BEGIN RECORDED INFORMATION

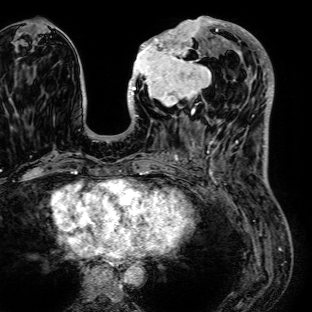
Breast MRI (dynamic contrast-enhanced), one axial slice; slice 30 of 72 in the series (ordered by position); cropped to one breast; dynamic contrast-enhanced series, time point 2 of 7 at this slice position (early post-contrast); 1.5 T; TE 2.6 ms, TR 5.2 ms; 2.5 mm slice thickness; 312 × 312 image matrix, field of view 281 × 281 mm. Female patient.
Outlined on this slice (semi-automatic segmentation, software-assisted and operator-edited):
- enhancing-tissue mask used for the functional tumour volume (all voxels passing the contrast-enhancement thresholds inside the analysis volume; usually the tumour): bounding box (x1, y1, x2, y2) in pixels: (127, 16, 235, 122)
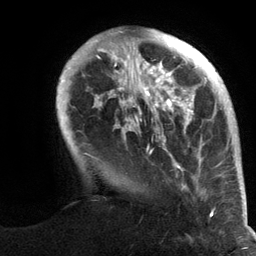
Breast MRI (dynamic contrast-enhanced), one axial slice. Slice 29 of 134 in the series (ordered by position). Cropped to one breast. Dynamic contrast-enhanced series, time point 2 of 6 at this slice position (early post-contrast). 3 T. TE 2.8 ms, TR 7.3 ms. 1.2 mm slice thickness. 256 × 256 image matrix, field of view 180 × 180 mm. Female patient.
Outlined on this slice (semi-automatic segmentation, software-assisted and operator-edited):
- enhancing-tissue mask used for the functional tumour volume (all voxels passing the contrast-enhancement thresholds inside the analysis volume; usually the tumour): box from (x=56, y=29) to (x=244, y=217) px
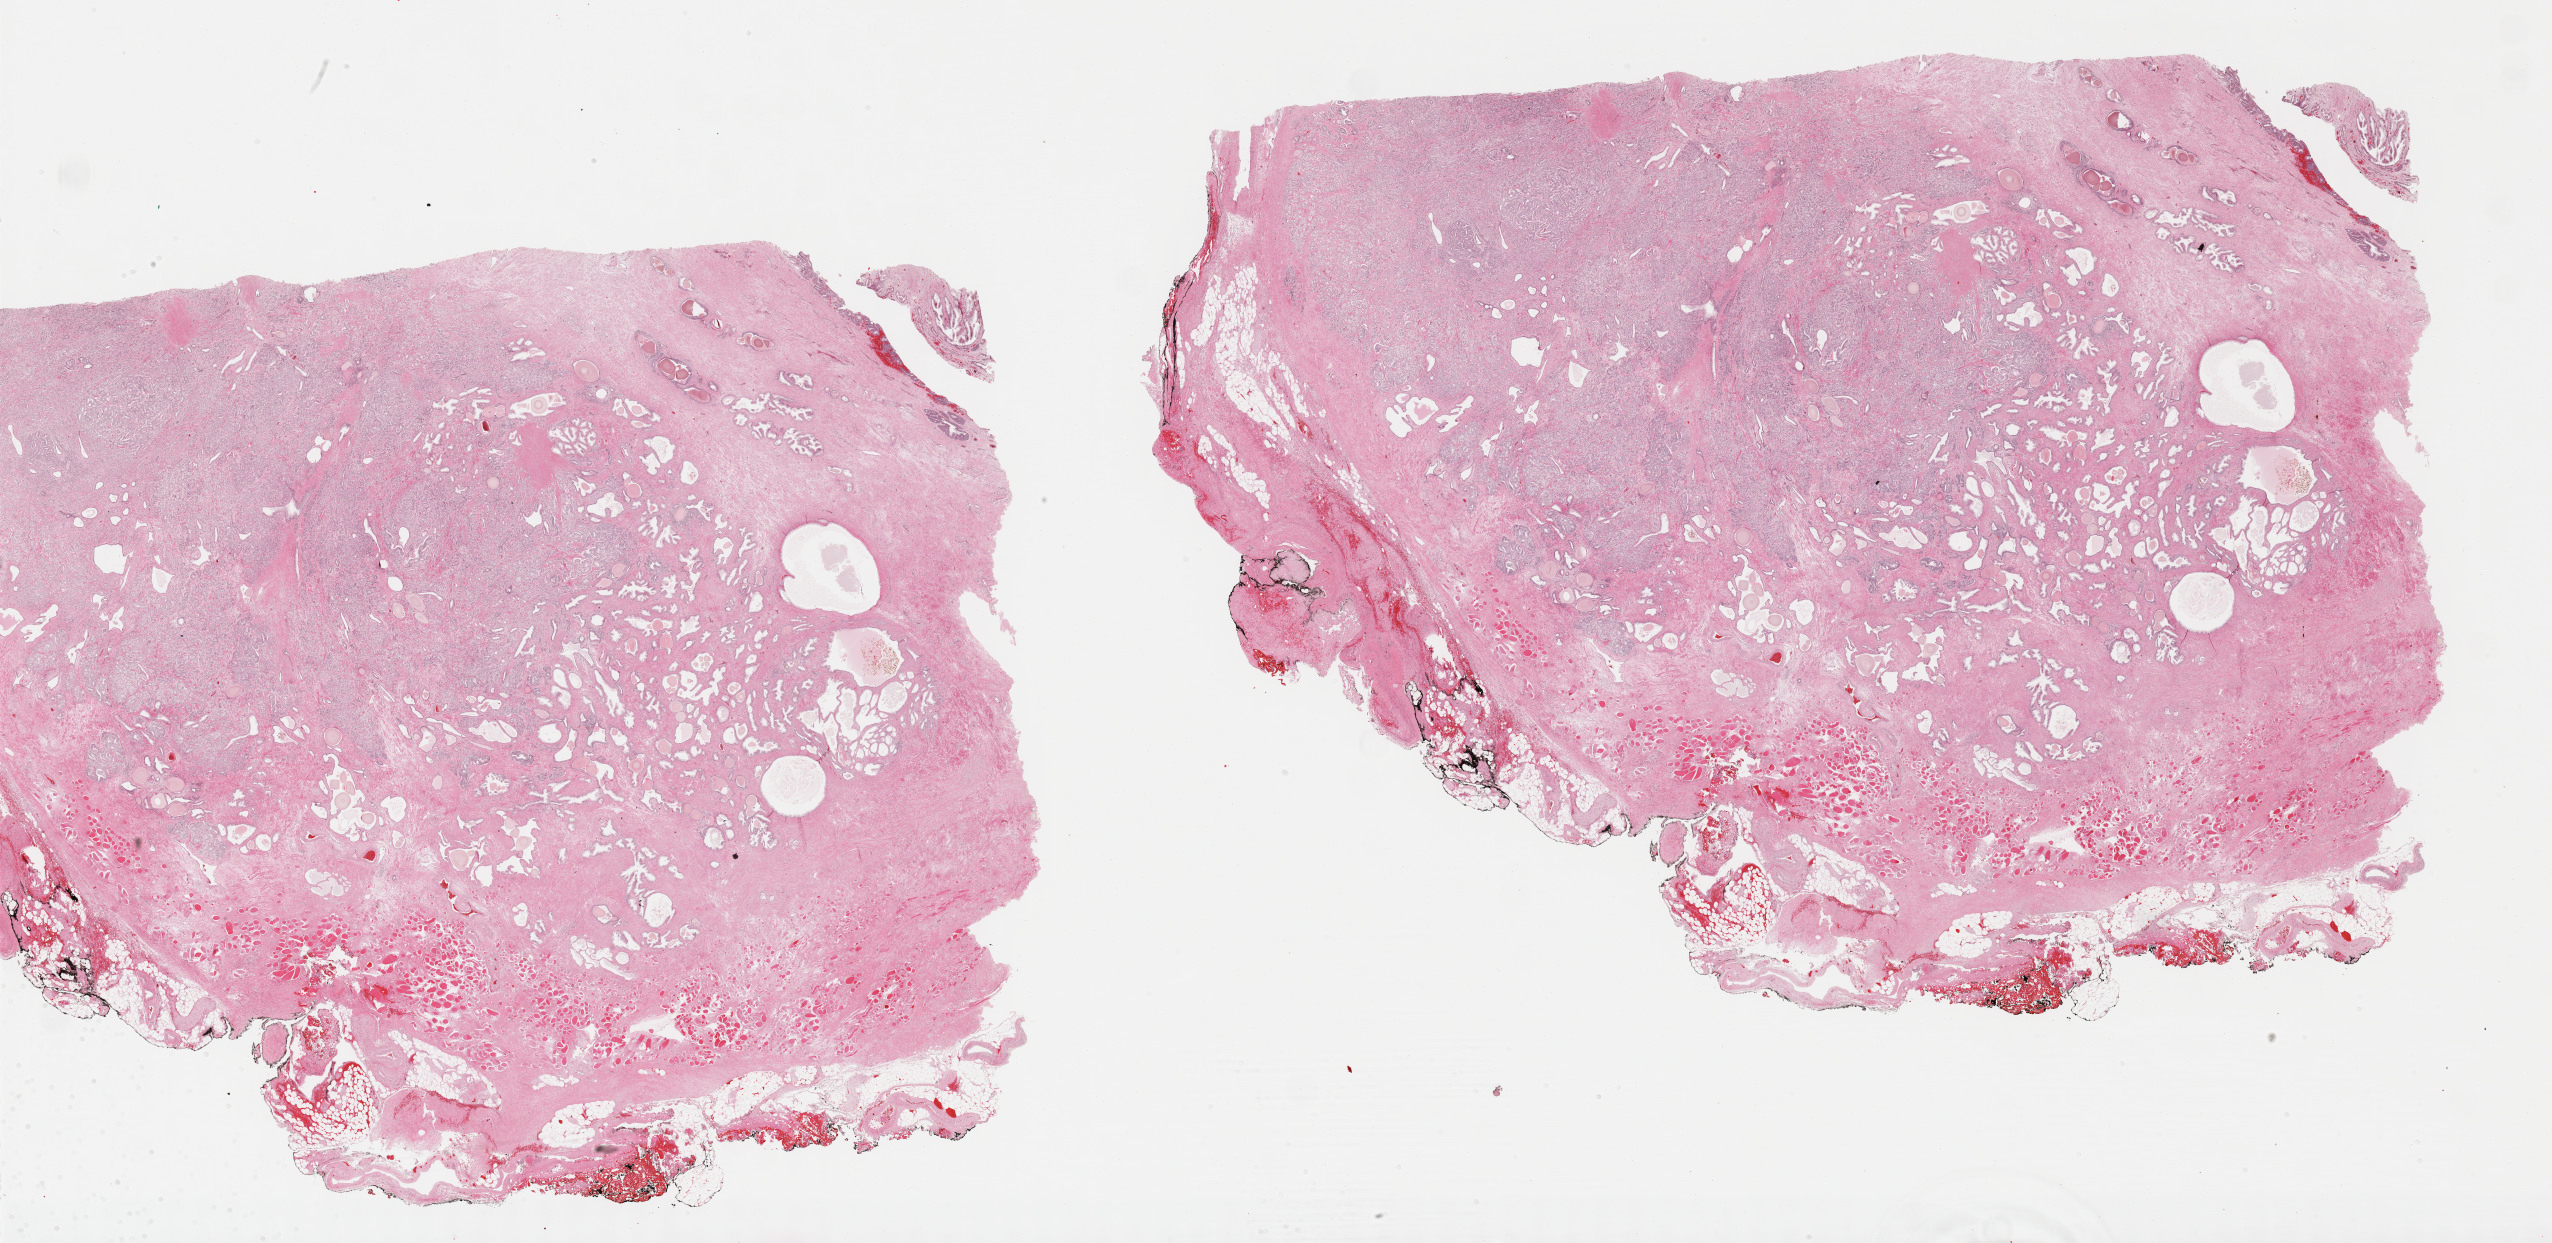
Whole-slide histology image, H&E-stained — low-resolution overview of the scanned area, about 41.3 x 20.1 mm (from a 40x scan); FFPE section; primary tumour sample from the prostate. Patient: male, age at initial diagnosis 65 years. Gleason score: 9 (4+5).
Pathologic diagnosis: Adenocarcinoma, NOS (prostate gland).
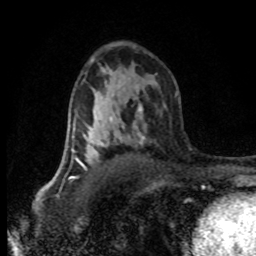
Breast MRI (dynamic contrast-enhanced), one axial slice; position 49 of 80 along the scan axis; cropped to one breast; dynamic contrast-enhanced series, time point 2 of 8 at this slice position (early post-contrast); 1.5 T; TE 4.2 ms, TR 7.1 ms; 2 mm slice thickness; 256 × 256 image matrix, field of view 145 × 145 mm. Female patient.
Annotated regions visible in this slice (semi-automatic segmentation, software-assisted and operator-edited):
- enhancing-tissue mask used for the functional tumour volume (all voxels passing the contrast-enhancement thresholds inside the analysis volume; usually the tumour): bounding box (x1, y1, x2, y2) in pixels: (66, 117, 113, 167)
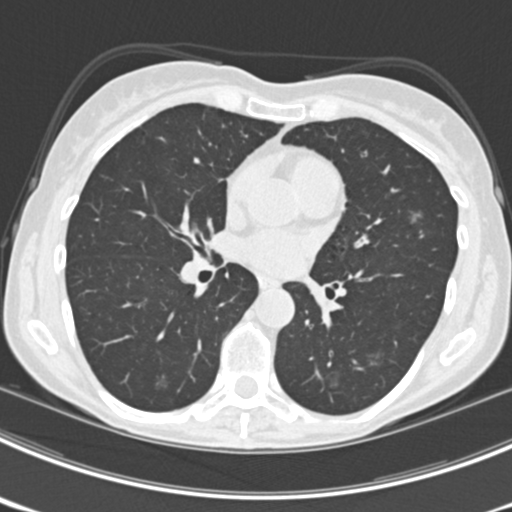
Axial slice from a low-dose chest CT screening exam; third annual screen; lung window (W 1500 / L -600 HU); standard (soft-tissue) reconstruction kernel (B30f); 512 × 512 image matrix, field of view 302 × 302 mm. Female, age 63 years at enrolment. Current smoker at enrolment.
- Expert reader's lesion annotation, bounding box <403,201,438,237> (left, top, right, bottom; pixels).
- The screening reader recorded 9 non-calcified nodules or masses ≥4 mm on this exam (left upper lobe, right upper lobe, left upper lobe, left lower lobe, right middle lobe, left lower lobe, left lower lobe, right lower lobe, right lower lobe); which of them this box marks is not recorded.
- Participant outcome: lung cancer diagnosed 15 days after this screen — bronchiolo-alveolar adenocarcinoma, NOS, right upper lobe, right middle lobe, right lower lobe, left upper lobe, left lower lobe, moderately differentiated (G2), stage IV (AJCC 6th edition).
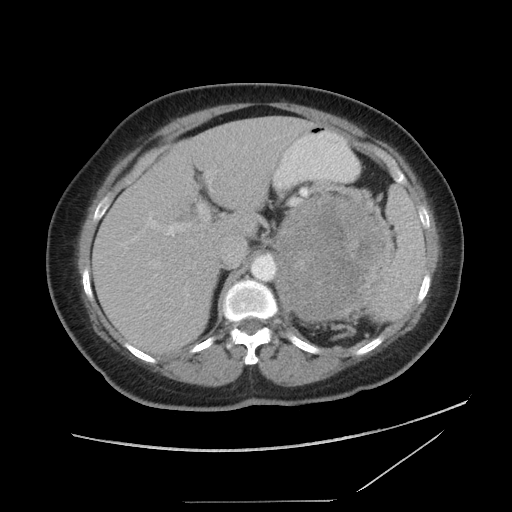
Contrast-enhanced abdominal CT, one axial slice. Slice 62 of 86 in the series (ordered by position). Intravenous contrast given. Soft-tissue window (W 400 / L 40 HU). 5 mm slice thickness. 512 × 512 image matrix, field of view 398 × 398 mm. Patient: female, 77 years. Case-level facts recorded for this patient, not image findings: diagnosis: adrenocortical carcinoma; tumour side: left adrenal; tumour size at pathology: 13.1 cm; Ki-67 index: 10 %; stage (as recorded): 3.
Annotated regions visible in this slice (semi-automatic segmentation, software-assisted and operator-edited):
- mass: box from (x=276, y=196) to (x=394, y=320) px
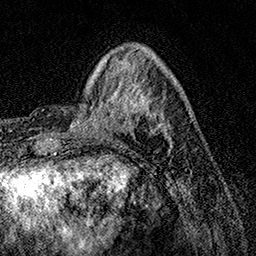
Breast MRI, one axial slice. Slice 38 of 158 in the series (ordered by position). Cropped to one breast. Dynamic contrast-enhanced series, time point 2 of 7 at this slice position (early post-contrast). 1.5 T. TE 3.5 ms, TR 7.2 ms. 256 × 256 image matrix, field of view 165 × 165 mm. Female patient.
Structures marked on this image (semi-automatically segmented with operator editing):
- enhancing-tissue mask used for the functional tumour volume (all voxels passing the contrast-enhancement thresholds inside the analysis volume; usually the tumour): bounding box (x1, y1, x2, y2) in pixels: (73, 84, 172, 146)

END RECORDED INFORMATION

■ WHAT IS REQUIRED: Give again, word for word, every line from the top of the data through the line with "16, 235, 122)", both ends included, and exclude the pictures.

■ ANSWER FOR THE TASK:
Breast MRI (dynamic contrast-enhanced), one axial slice; slice 30 of 72 in the series (ordered by position); cropped to one breast; dynamic contrast-enhanced series, time point 2 of 7 at this slice position (early post-contrast); 1.5 T; TE 2.6 ms, TR 5.2 ms; 2.5 mm slice thickness; 312 × 312 image matrix, field of view 281 × 281 mm. Female patient.
Outlined on this slice (semi-automatic segmentation, software-assisted and operator-edited):
- enhancing-tissue mask used for the functional tumour volume (all voxels passing the contrast-enhancement thresholds inside the analysis volume; usually the tumour): bounding box (x1, y1, x2, y2) in pixels: (127, 16, 235, 122)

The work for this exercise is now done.